Professors write the darnedest things. After reading two articles written by Columbia Business School professors in my just-arrived copy of Columbia Business, the Alumni Magazine of Columbia Business School, I just had to fire-off an e-mail to the authors, Kent Daniel, Professor of Economics and Finance, and Patrick Bolton, the Barbara and David Zalaznick Professor of Business in the Finance and Economics Division, and a Chazen Senior Scholar. I cc'ed Dean Glenn Hubbard, just so I could drop his name here.
Dear Professors Daniel and Bolton:
Thank you for your thought-provoking articles, "The High Cost of Climate Uncertainty“ and "Up in Smoke" in the Spring 2015 Edition of Columbia Business.
My name is William L. (Bill) Robbins, Columbia Business School Class of '88. I reside in Los Angeles, where the weather is great, but the political climate is not to my liking. You see, despite my enlightened, New York upbringing and my advanced education, including my Columbia MBA (Master of Barometric Administration), I am a Conservative Republican. That's right, I am a climate denier, and proud of it.

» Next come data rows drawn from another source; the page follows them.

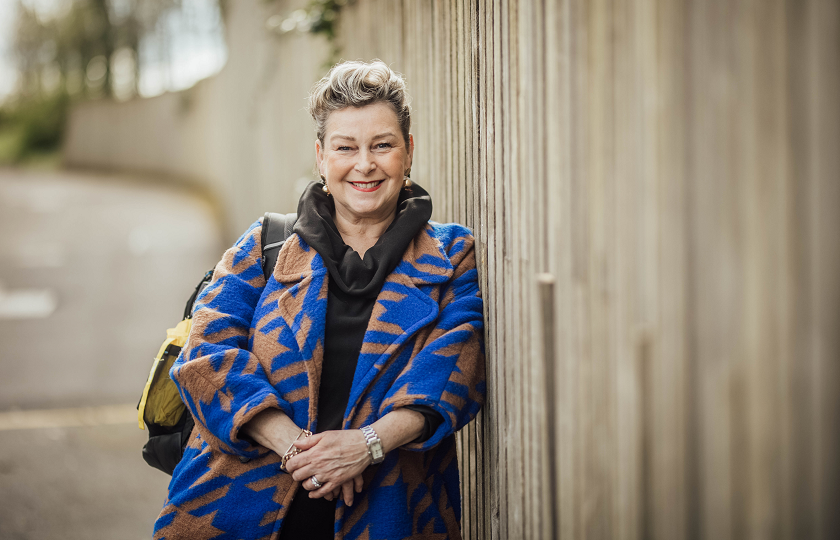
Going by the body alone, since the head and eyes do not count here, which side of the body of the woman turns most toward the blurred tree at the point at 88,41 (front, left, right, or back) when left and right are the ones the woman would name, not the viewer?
back

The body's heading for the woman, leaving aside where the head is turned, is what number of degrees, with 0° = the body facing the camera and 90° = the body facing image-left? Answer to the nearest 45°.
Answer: approximately 0°
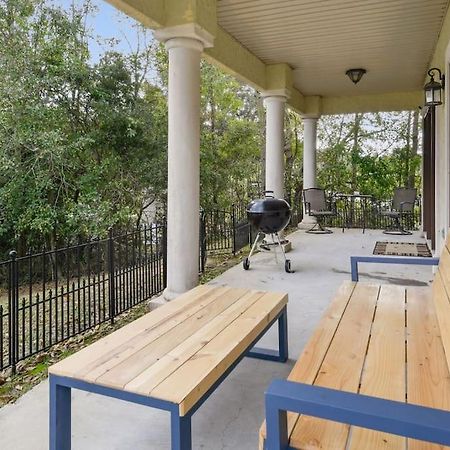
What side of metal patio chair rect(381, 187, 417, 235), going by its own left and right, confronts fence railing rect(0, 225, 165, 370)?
front

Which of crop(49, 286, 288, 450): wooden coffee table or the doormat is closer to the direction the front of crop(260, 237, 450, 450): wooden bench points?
the wooden coffee table

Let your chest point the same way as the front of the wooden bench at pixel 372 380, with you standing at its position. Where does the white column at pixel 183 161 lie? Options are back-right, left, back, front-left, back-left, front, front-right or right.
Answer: front-right

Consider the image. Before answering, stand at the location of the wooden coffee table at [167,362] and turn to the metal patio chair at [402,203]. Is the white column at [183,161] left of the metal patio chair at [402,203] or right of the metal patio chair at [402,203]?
left

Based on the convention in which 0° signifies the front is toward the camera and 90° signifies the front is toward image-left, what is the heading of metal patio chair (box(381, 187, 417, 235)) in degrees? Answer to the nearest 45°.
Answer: approximately 45°

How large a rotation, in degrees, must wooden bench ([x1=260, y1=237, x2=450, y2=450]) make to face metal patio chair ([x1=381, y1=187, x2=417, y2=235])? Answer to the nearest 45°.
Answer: approximately 90° to its right

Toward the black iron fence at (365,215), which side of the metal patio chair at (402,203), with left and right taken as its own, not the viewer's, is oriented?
right

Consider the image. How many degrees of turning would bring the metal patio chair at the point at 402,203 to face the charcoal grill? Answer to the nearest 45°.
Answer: approximately 45° to its left

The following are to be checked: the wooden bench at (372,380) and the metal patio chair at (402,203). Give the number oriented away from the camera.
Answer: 0

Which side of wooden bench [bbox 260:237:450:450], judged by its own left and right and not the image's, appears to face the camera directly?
left
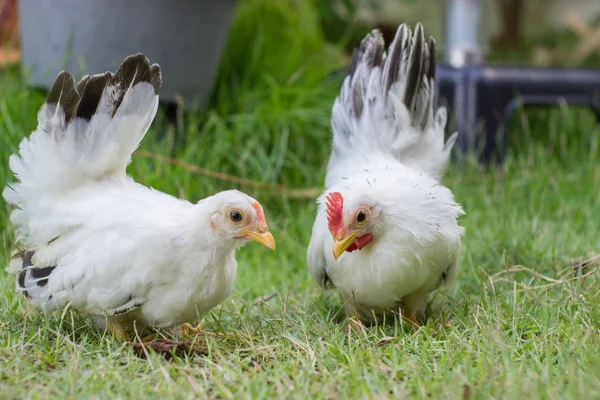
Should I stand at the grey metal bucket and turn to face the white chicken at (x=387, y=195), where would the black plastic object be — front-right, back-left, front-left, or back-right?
front-left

Forgive my slowness, guys (may I call you “guys”?), but, in your articles in Columbia Business, you write a lot of things about carbon taxes and government energy policy that seem downright antithetical to the principles of American-style capitalism. Am I missing the joke? I mean, you are American business school professors, right? You know, business. As in "free markets." As in "get the government and its socialistic, wealth-transferring, investment-distorting carbon taxes out of our private lives."
Carbon taxes are not a solution to climate uncertainty (a concept which is as old as the weather; ask any farmer). Carbon taxes are an alluring revenue source for socialist-minded governments (including ours, sadly) that will never, ever have enough of other people's money to spend.
On the other hand, if what you really espouse is the creation of some sort of shady, climate-based derivatives market, where people make or lose money forecasting peak high tides and beach erosion in the Hamptons 50 years from now, well, more power to you. That would be American-style capitalism.